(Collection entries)

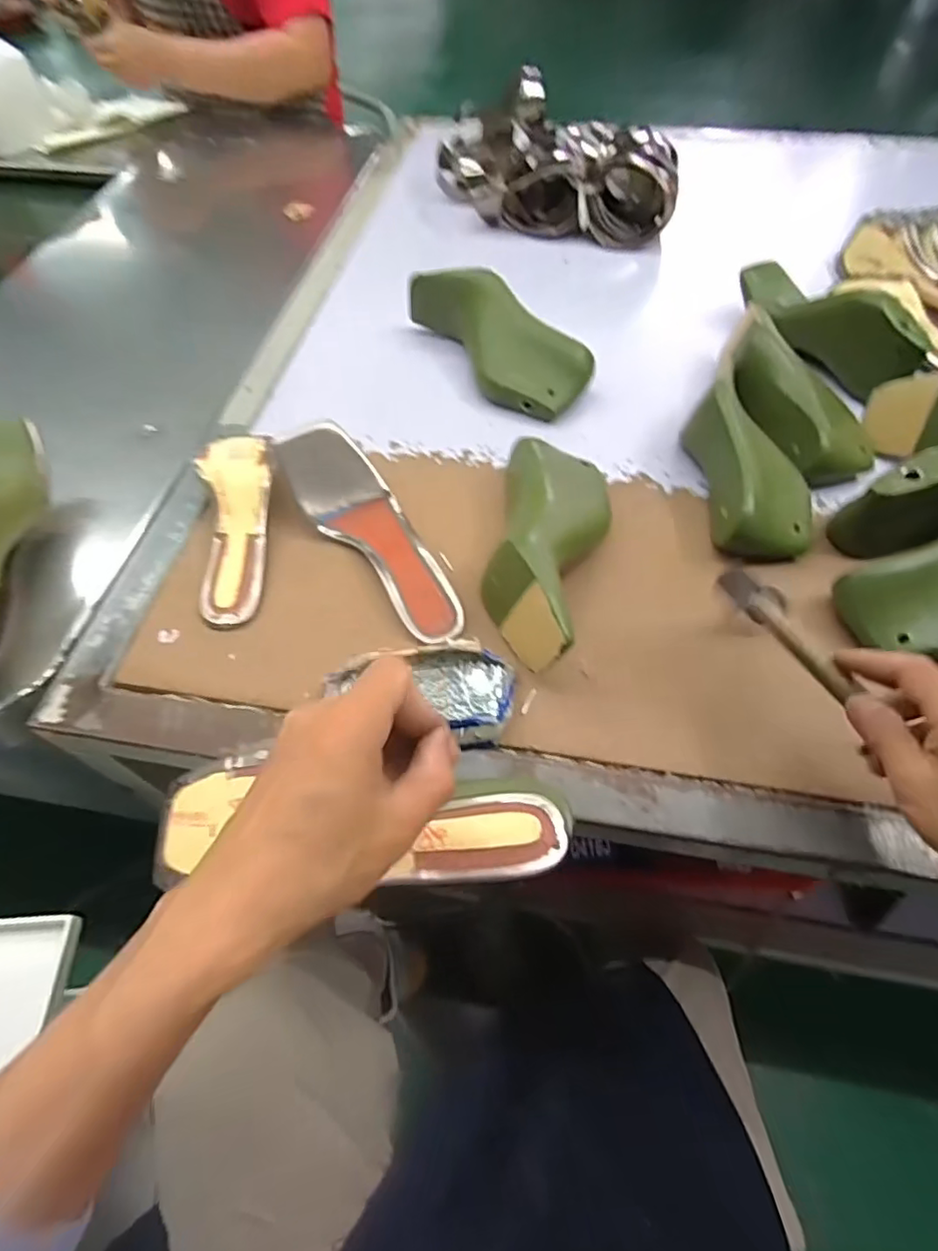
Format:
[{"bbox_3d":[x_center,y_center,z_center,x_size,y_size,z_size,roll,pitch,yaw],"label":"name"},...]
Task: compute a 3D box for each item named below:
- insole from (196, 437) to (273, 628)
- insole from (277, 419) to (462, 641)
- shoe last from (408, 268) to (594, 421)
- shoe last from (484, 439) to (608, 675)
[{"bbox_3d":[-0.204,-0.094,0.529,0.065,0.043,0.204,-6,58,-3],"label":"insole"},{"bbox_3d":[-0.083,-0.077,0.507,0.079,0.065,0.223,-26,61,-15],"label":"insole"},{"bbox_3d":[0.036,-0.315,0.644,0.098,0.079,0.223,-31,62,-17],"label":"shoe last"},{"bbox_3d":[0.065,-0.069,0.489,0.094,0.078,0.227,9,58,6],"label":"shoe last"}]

* * *

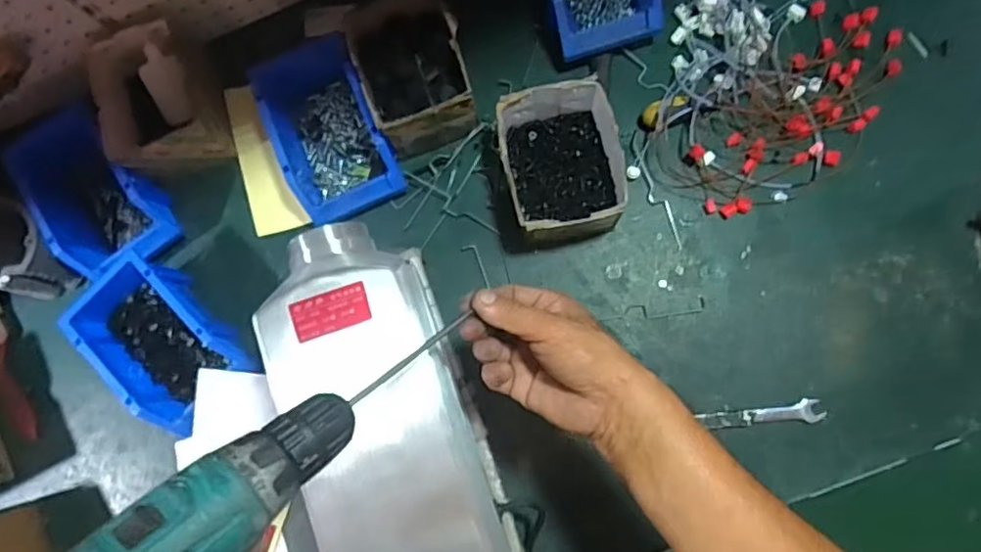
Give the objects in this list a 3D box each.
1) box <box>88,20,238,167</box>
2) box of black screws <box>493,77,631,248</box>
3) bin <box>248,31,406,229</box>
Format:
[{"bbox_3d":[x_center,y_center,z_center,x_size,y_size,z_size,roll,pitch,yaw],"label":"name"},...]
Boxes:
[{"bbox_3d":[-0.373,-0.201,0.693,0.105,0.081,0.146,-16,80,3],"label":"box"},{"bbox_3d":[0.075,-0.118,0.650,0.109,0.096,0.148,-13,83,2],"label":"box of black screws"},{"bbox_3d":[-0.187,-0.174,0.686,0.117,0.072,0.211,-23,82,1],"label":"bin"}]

...

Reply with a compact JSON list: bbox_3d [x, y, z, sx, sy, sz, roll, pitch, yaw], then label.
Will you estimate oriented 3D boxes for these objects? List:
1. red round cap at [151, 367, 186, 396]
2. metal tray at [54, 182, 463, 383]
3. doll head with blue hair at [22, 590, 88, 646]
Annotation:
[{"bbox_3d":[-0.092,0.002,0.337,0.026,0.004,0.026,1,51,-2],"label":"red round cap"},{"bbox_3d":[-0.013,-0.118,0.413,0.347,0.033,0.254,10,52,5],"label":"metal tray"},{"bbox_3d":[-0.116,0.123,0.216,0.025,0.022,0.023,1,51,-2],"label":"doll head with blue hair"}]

* [EXERCISE]:
Copy out all the lines of the records that include "each".

* [ANSWER BOX]:
Task: compute a 3D box for each item named below:
Give the objects in this list a 3D box each.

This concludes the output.